### 文本段落
^^^^
茅盾(1896—1981)的第一个短篇《创造》,1928年4月发表于《东方杂志》,1929年7月收入小说集《野蔷薇》,由上海大江书铺出版。大江书铺1928年由陈望道等人创办,店址在上海虹口景云里4号。当时茅盾,还有叶圣陶、鲁迅、周建人等人都住在景云里。放在茅盾全部的作品里面,《创造》并不是最有代表性的作品,但这个短篇却是“五四”爱情小说模式的一个新发展或者说一次翻转。
^^^^
### 收集的数据

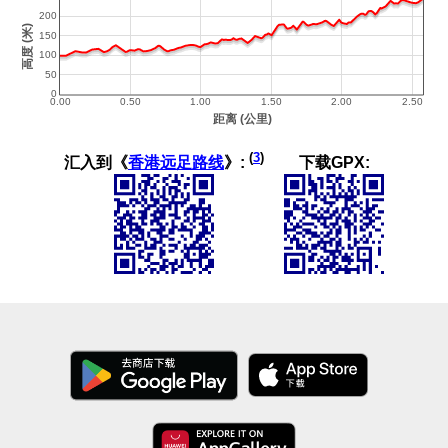
(
3
)
汇入到《
香港远足路线
》:
下载GPX:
^^^^
### 待解问题
根据文本段落回答:
(a)《创造》于1928年4月发表在哪份刊物上?
(b)大江书铺的店址在哪里?
(c)除茅盾外,文本段落还提到哪些人当时住在景云里?
解答时无需参考上述条目。

### 任务作答
(a)《东方杂志》。
(b)上海虹口景云里4号。
(c)叶圣陶、鲁迅、周建人等人。